Auburn, May 11---Farmer Tom Ingram is usually up before dawn these days, heading out to his East Alabama fields each morning to plant 600 acres of cotton. Planting season is well underway for Alabama cotton farmers, and Ingram spends about 12 hours each day in his fields that sprawl through Lee, Macon and Russell counties.

But planting isn’t the only thing on Ingram’s mind. With fuel prices high and steadily rising, Alabama’s row crop farmers are bracing for an expensive summer.

"When the cost of fuel goes up, the cost of production goes up as well," says Dale Monks, an Alabama Cooperative Extension System crop physiologist.

Producers are affected by the high prices in a variety of ways, Monks says, from the tractors and other machinery they use in the fields, to the 18-wheelers used to transport their supplies and products.

"The tractors they use in the fields use diesel, but so do the big trucks used to haul their harvested crops around," he says. "Farmers are looking at ways to reduce their costs. There is currently no fuel alternative for tractors and other farm equipment, so farmers will be looking at ways to reduce their number of trips across the field. But there’s only so much they can do, because they have to maintain their yield, too."

Even fertilizer is more expensive now. Last year, nitrogen fertilizer, made from natural gas, cost about $175 a ton. Carson Jackson, owner of Piedmont Fertilizer in Opelika, says fuel prices have driven the cost of fertilizer as high as $240 a ton this spring.

Ingram says those high prices are tough on farmers. To save money, he has been using a planting method known as conservation tillage for years to help reduce trips across his fields. He’s relying on that method this year to help him keep costs down.

"We’ve been no-tilling or strip-tilling for a number of years," he says. "That helps a lot. It cuts the trips across the field in half."
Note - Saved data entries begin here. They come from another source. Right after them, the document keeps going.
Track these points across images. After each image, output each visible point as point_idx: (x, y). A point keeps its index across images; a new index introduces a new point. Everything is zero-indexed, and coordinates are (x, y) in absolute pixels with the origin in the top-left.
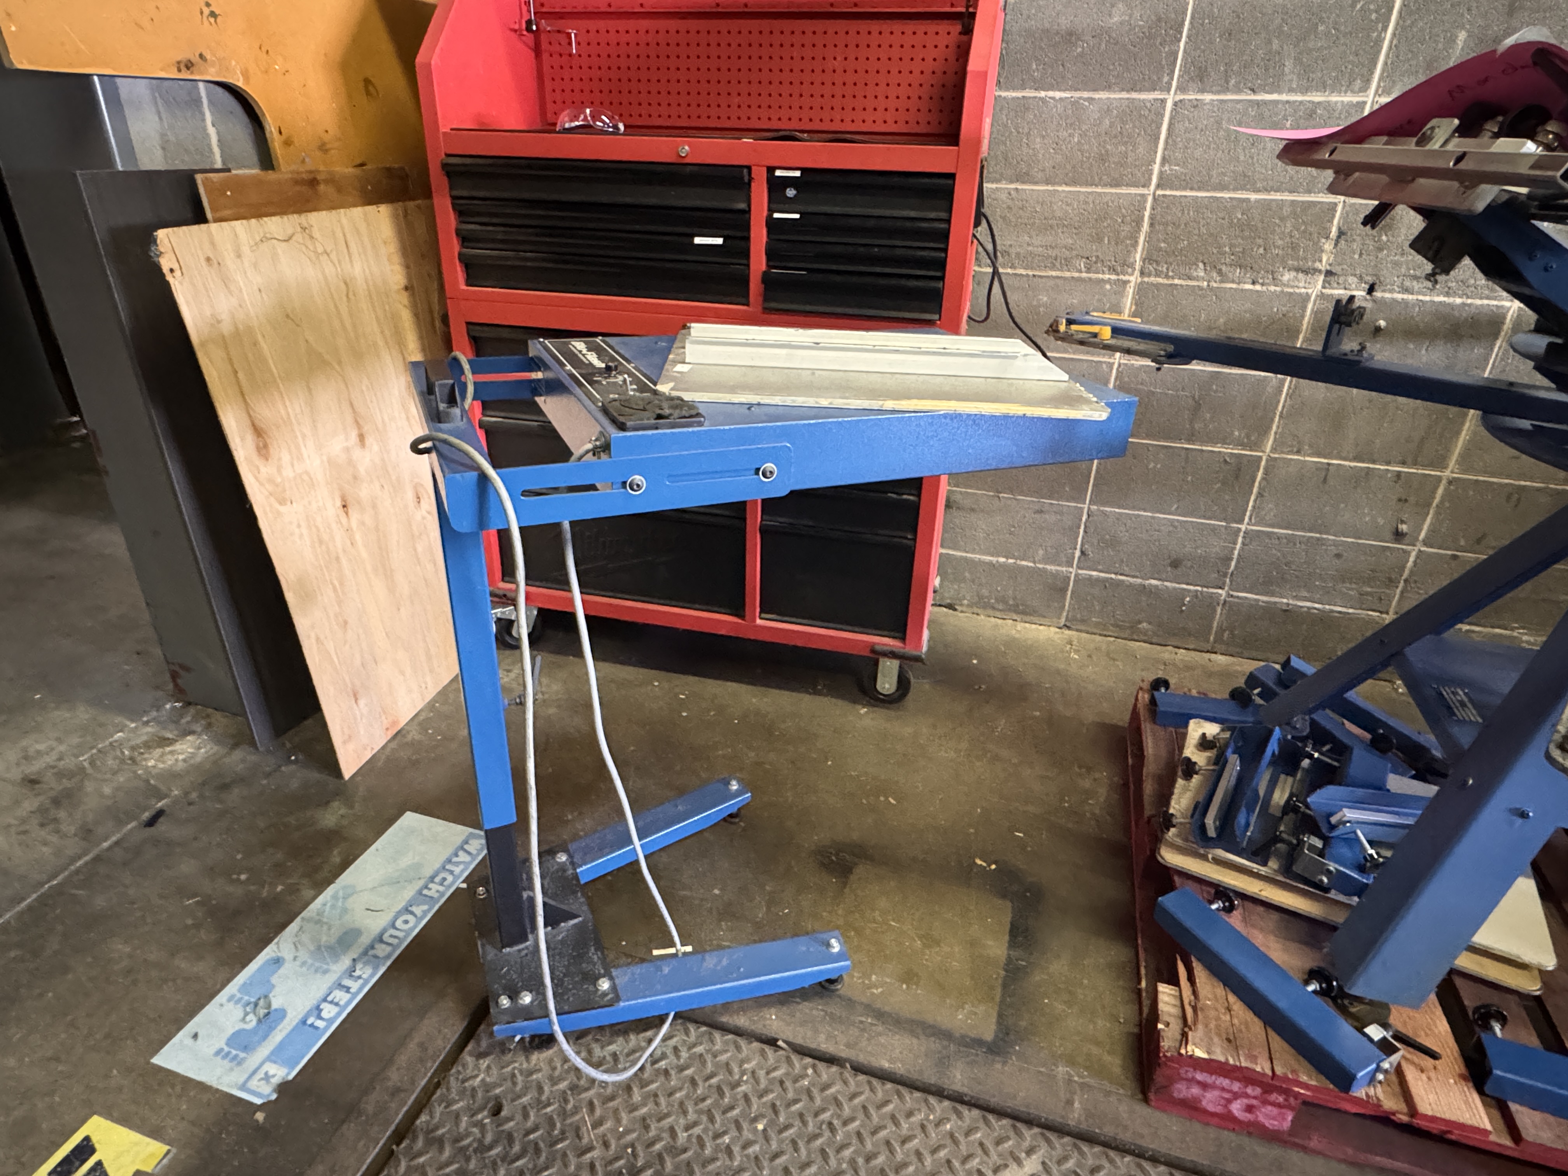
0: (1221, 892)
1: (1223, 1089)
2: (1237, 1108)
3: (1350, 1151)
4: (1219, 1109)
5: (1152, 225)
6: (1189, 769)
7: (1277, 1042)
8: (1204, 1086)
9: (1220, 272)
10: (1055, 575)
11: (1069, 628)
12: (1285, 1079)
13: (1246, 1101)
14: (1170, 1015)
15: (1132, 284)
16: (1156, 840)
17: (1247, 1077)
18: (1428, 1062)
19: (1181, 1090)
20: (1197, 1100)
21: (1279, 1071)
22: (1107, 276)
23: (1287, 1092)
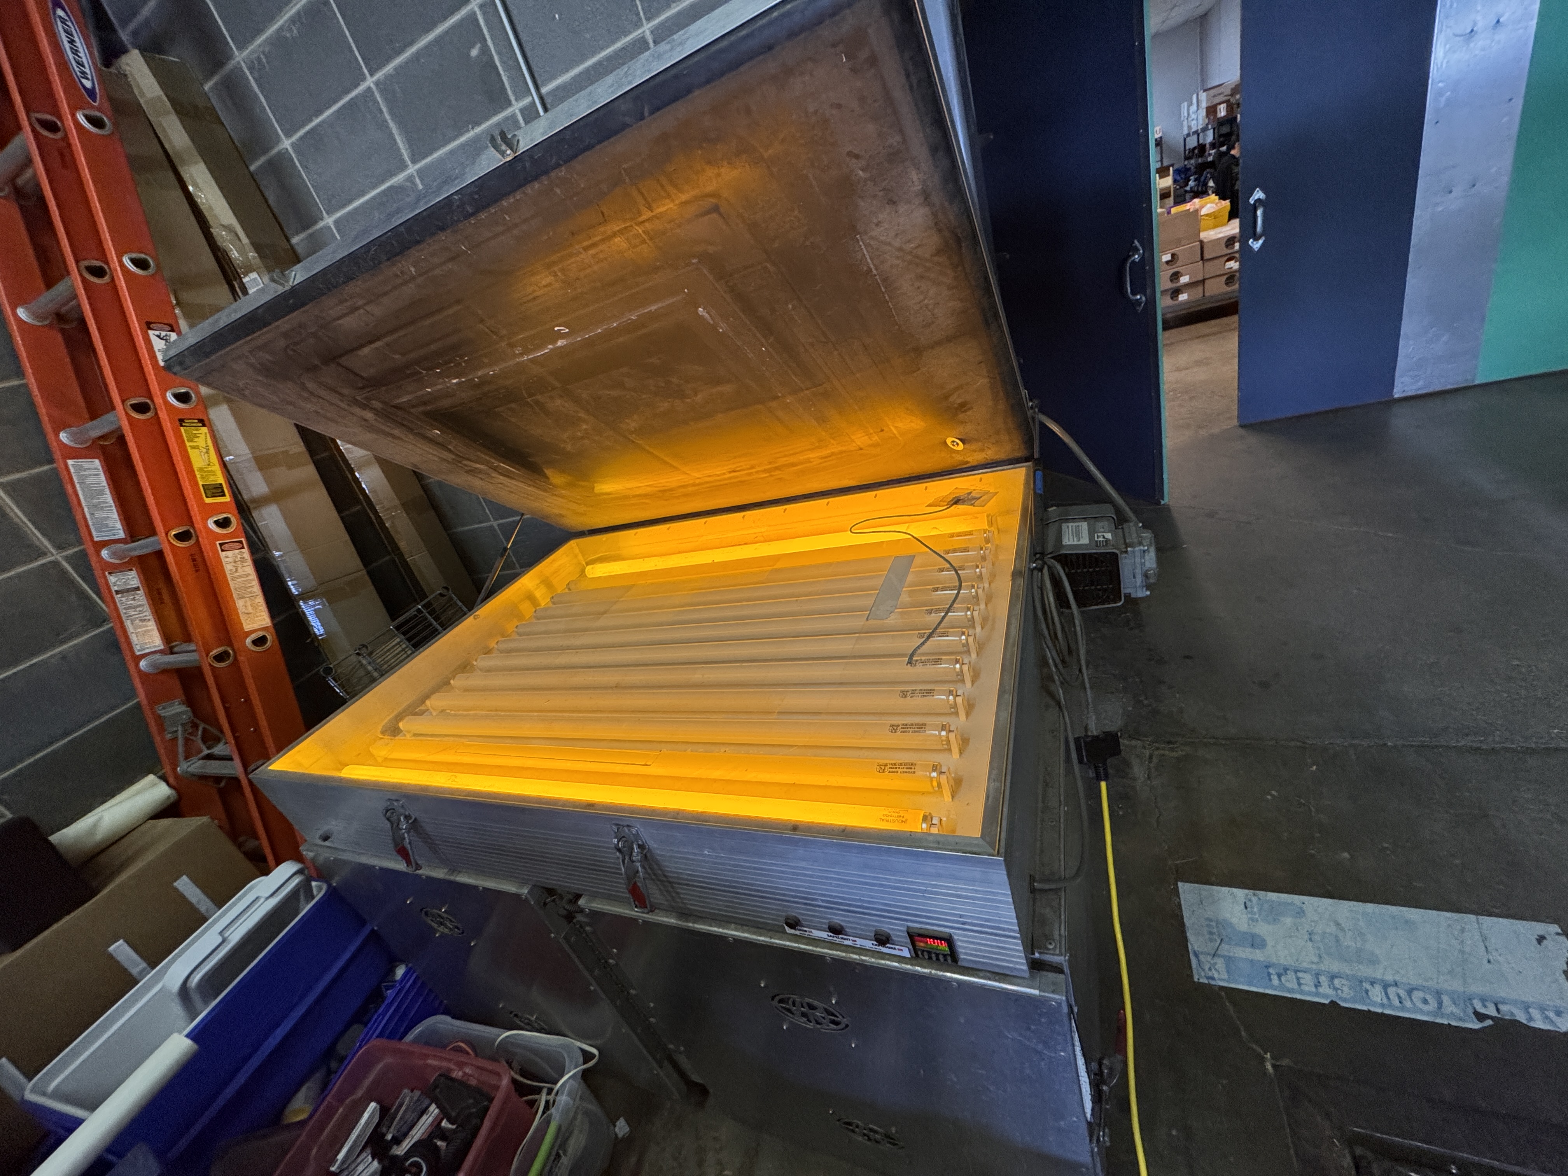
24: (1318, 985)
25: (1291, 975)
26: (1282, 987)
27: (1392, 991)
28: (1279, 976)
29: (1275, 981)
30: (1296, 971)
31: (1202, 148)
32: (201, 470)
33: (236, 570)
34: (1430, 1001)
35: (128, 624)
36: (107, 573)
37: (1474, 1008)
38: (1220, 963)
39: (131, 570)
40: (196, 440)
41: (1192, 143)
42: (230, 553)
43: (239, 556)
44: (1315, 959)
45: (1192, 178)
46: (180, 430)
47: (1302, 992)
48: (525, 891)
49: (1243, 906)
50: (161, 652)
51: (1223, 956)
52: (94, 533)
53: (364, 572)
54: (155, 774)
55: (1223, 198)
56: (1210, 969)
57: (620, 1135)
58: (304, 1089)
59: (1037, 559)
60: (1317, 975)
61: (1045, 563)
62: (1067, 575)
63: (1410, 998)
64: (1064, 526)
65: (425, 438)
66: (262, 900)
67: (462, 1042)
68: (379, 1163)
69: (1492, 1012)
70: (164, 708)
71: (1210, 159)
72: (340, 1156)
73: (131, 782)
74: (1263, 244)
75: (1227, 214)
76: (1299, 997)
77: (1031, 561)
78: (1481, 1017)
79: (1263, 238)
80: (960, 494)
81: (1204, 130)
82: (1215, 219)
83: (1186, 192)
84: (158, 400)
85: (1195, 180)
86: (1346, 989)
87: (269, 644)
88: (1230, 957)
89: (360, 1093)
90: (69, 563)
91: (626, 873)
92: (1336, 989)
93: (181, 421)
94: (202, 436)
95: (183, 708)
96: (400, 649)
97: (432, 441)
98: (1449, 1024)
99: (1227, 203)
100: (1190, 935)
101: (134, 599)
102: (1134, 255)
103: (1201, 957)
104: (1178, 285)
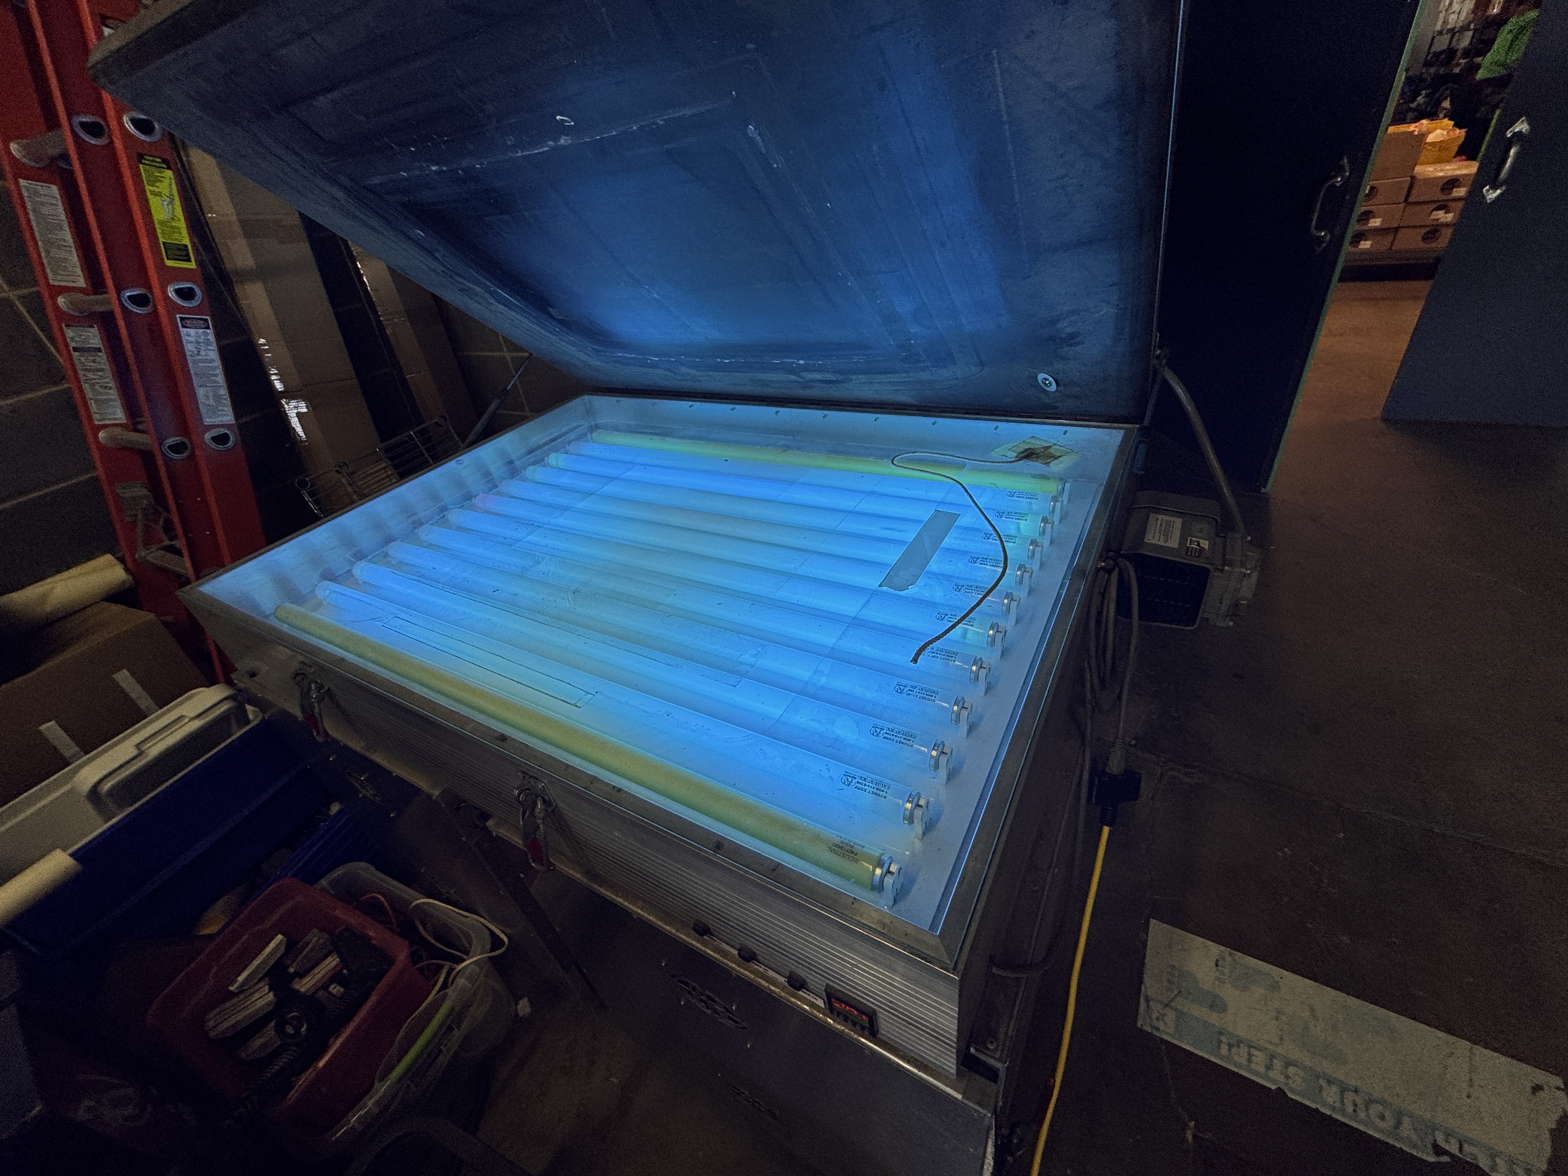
24: (1269, 1067)
25: (1244, 1050)
26: (1228, 1059)
27: (1349, 1096)
28: (1230, 1046)
29: (1224, 1050)
30: (1250, 1047)
31: (1451, 53)
32: (162, 223)
33: (198, 354)
34: (1387, 1118)
35: (86, 387)
36: (63, 325)
37: (1435, 1141)
38: (1171, 1016)
39: (92, 327)
40: (158, 184)
41: (1442, 44)
42: (192, 331)
43: (203, 337)
44: (1276, 1040)
45: (1424, 92)
46: (138, 167)
47: (1251, 1071)
48: (436, 793)
49: (1213, 964)
50: (121, 425)
51: (1176, 1010)
52: (50, 275)
53: (355, 381)
54: (113, 555)
55: (1458, 125)
56: (1158, 1019)
57: (521, 1014)
58: (220, 903)
59: (1107, 558)
60: (1272, 1057)
61: (1117, 564)
62: (1138, 579)
63: (1367, 1110)
64: (1152, 515)
65: (409, 238)
66: (186, 720)
67: (382, 895)
68: (275, 995)
69: (1454, 1149)
70: (124, 488)
71: (1457, 70)
72: (241, 979)
73: (90, 557)
74: (1498, 198)
75: (1456, 149)
76: (1243, 1072)
77: (1102, 557)
78: (1438, 1150)
79: (1504, 188)
80: (1038, 444)
81: (1465, 28)
82: (1441, 152)
83: (1410, 109)
84: (113, 124)
85: (1427, 96)
86: (1299, 1081)
87: (231, 443)
88: (1182, 1012)
89: (267, 924)
90: (22, 304)
91: (524, 826)
92: (1287, 1077)
93: (141, 157)
94: (167, 181)
95: (145, 492)
96: (385, 475)
97: (416, 242)
98: (1401, 1148)
99: (1460, 134)
100: (1147, 979)
101: (94, 361)
102: (1336, 177)
103: (1151, 1003)
104: (1365, 228)
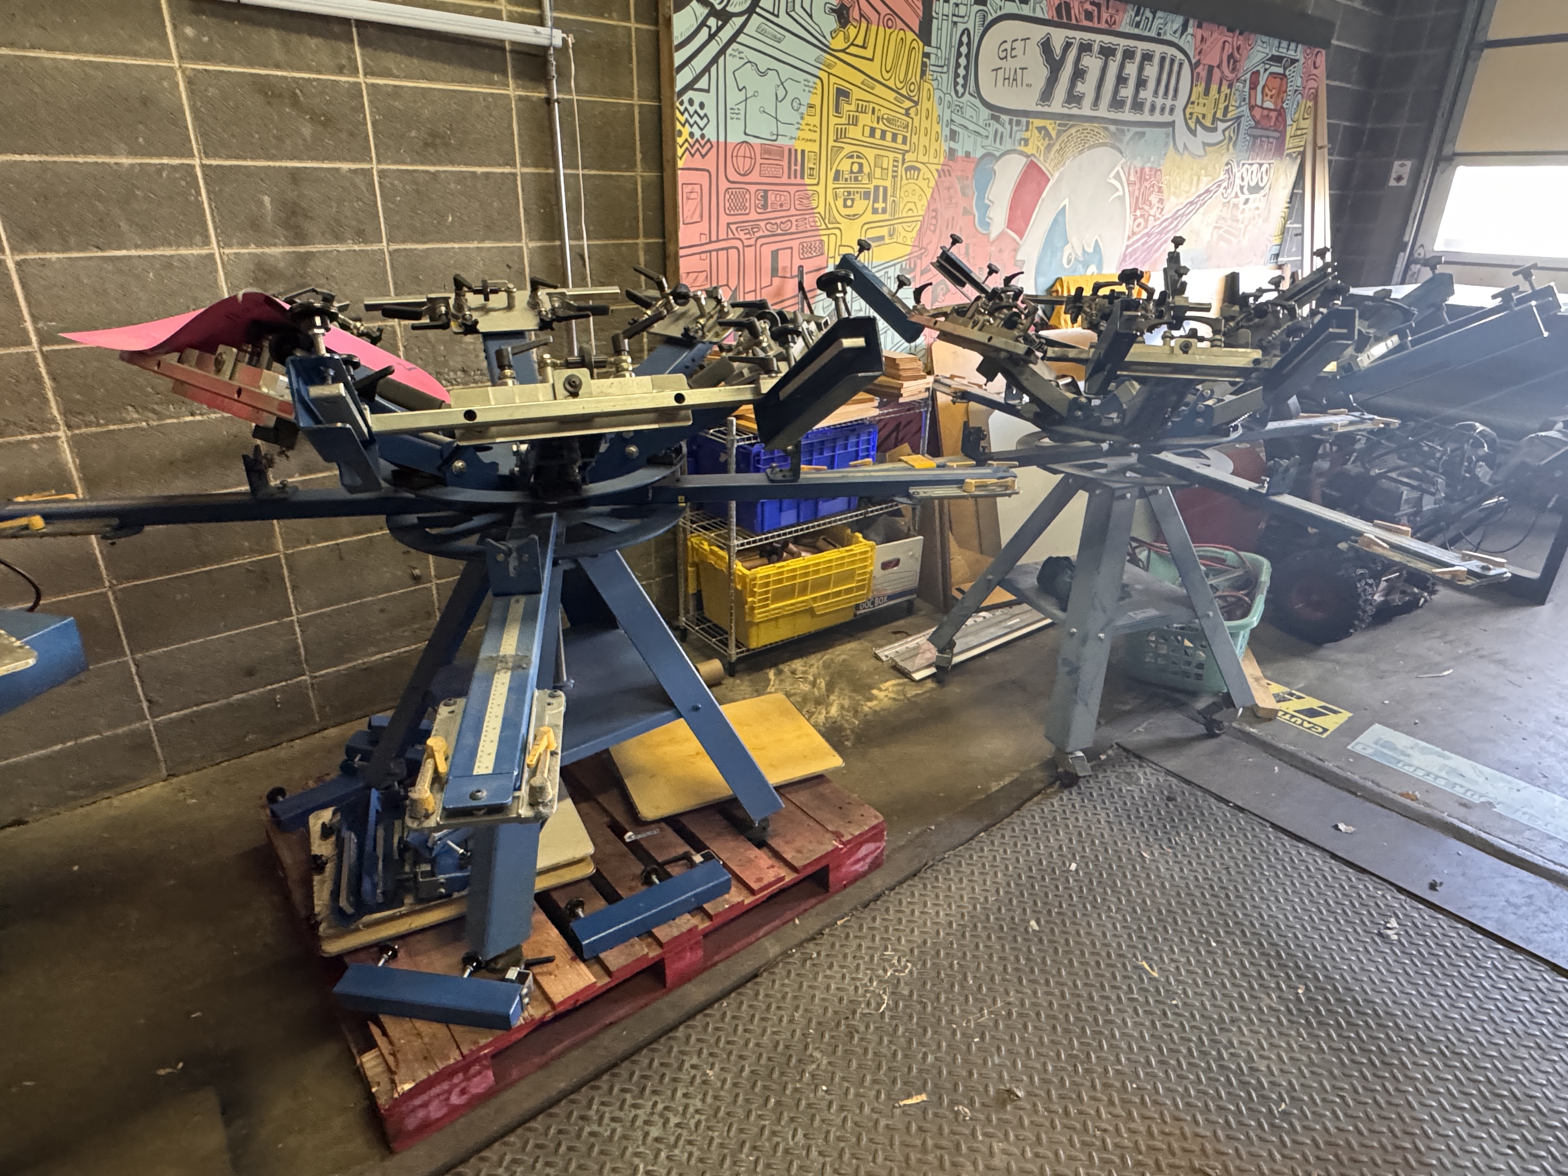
0: (382, 947)
1: (438, 1095)
2: (455, 1099)
3: (536, 1060)
4: (444, 1111)
5: (54, 379)
6: (317, 864)
7: (457, 1029)
8: (425, 1105)
9: (154, 411)
10: (133, 734)
11: (174, 776)
12: (472, 1051)
13: (457, 1090)
14: (377, 1075)
15: (64, 439)
16: (317, 939)
17: (447, 1074)
18: (550, 966)
19: (411, 1123)
20: (427, 1117)
21: (466, 1052)
22: (29, 437)
23: (478, 1060)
Monks says farmers use either conservation tillage or conventional tillage when planting row crops. Conservation tillage saves farmers time and money by reducing the number of trips they make across their fields, he says. It also helps the environment by disturbing the soil as little as possible.

"They may be slightly less impacted than a conventional tillage farmer as far as fuel prices, according to their situation," Monks says.

Still, farmers are preparing for the worst.

Lee County Extension agent Jeff Clary says between last year’s expensive drought and this year’s increase in fuel prices, many farmers are struggling to make ends meet.

"Input cost versus what they get for their product has been very expensive," says Clary. "Things were already worse this year because of last year’s dry weather. Now with the increase in fuel costs, too, farmers are very concerned."

Clary says farmers need to get about 70 cents a pound for their cotton to just barely make a profit. Unfortunately, he says, analysts are predicting farmers will receive only 50 cents a pound for their cotton when they sell it this fall.

Ingram says despite the high prices, all he can do is keep on working. After all, he has 600 acres of cotton to plant.

"I can’t let worrying about this fall bother me today," he says. "I’ve got to get out there and plant some cotton."